MANDELLO – Era il capo del personale della Gilardoni, lo stesso che, insieme alla sua ex titolare, dovrà affrontare il processo per i presunti maltrattamenti subiti dipendenti della fabbrica di Mandello; licenziato dopo il cambio di gestione della società, aveva impugnato quel provvedimento ma sia il Giudice del Lavoro di Lecco che la Corte d’Appello hanno riconosciuto la legittimità del licenziamento: Roberto Redaelli non potrà rientrare in Gilardoni, così è stato stabilito dal tribunale di Milano nella sentenza resa nota nella giornata di lunedì.
Non solo, il palazzo di giustizia milanese lo ha condannato a risarcire l’azienda, comprese le spese legali, per poco più di una decina di migliaia di euro.
La storia di Redaelli in Gilardoni si è interrotta nel novembre del 2016, quando sempre il tribunale di Milano aveva azzerato il consiglio di amministrazione, decidendo sulla causa civile tra il nipote e socio di minoranza Andrea Ascani Orsini e la presidente Cristina Gilardoni.
Marco Gilardoni era quindi subentrato alla madre Cristina, prima come amministratore giudiziario, poi come presidente alla guida della fabbrica di famiglia. Con il suo arrivo, oltre al riappacificarsi dei rapporti sindacali in fabbrica, è arrivata anche la lettera di licenziamento per “giusta causa” nei confronti di Redaelli.

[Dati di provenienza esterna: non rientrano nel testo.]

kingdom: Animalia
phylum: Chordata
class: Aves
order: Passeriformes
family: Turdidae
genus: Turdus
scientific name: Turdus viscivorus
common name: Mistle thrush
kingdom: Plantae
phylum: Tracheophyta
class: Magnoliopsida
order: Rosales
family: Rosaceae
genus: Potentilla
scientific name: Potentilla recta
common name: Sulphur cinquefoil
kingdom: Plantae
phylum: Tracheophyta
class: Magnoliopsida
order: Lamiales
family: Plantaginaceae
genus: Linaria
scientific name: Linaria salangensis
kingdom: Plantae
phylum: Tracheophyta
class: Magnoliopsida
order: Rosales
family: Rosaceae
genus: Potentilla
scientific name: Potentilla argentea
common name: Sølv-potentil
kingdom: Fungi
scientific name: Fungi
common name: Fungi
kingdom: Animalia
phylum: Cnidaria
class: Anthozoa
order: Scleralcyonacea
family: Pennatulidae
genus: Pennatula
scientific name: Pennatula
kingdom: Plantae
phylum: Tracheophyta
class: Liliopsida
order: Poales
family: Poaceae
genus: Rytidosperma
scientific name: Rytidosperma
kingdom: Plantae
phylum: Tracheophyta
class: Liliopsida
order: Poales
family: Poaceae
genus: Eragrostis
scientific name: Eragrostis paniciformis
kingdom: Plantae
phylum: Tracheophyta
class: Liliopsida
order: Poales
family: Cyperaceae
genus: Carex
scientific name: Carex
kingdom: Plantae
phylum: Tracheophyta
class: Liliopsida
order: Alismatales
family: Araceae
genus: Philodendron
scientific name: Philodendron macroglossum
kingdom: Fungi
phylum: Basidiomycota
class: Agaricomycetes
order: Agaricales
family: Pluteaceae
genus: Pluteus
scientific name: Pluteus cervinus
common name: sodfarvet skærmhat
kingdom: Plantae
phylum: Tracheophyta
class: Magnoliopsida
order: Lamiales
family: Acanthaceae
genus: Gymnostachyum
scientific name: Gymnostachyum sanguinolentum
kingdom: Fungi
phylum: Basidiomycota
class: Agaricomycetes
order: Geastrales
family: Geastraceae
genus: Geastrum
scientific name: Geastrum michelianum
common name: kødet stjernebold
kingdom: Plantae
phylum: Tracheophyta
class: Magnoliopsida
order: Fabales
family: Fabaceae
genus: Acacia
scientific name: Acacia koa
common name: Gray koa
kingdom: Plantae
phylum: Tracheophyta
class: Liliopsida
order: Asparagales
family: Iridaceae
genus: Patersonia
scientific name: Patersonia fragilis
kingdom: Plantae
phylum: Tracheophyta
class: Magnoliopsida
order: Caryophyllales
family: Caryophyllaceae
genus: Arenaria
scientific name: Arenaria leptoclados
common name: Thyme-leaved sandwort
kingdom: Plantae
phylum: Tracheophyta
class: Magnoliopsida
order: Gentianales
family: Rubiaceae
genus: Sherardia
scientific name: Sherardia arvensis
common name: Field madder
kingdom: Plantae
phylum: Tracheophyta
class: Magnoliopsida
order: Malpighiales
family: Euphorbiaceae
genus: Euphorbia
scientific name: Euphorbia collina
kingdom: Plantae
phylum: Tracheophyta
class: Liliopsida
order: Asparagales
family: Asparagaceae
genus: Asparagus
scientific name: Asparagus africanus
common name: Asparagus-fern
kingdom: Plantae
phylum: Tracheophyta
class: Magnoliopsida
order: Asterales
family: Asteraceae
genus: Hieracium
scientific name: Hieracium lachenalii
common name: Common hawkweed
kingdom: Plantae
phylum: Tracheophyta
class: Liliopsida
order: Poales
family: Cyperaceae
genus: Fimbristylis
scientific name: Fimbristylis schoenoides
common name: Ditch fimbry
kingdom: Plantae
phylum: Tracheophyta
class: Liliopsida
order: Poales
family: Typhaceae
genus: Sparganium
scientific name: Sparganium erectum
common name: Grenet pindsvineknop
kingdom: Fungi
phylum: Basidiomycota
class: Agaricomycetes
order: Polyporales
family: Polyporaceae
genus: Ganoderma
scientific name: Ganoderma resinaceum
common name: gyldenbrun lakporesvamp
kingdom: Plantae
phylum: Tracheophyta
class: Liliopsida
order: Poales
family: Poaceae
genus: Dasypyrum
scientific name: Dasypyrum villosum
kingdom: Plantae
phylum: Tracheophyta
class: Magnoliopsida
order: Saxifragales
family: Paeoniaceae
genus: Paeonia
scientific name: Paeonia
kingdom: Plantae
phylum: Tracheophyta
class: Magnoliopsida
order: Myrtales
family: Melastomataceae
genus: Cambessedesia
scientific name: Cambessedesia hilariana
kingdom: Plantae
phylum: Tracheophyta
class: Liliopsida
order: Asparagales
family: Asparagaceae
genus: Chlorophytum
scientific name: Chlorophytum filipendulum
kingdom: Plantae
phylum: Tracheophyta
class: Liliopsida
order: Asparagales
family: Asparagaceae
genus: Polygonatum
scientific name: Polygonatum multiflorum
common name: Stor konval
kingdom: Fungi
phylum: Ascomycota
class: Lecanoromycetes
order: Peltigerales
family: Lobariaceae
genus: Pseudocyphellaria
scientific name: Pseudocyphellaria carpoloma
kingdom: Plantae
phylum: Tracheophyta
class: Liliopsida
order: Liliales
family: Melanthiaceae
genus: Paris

Una motivazione riconosciuta ora anche dalla magistratura che nella sentenza definisce “gravi inadempimenti” quelli imputati a Redaelli che non consentirebbero, per i giudici, la prosecuzione “neppure provvisoria del rapporto di lavoro”.
Inoltre il tribunale d’Appello ha riconosciuto a Redaelli “il proprio e determinante contributo” nell’esporre l’azienda “al pericolo concreto di sanzioni di carattere amministrativo e di azioni giudiziarie finalizzate” da parte di parti offese, i dipendenti, per ottenere un risarcimento di eventuali danni a loro arrecati. Comportamenti che Redaelli avrebbe “posto in essere, anche in tempi immediatamente precedenti la contestazione disciplinare”, “senza alcun accenno di ravvedimento”.
Parole, quelle dei giudici milanesi, che pesano sull’ex direttore del personale, imputato insieme alla sua ex capa nel processo sui maltrattamenti denunciati dai dipendenti, che entrerà nel vivo a luglio. E pensare che, all’opposto, diversi lavoratori licenziati dalla Gilardoni, dopo essersi visti respinto il ricorso dal Giudice per il Lavoro di Lecco, avevano ottenuto il riconoscimento delle loro ragioni appellandosi al Tribunale di Milano.
“Apprendiamo la notizia di questa sentenza e restiamo convinti di quanto abbiamo sempre segnato su ciò che accadeva in fabbrica – spiega dalla Fim Cisl, il sindacalista Emilio Castelli – è importante che la magistratura faccia il suo corso e che acclari le responsabilità dei fatti denunciati dai lavoratori”.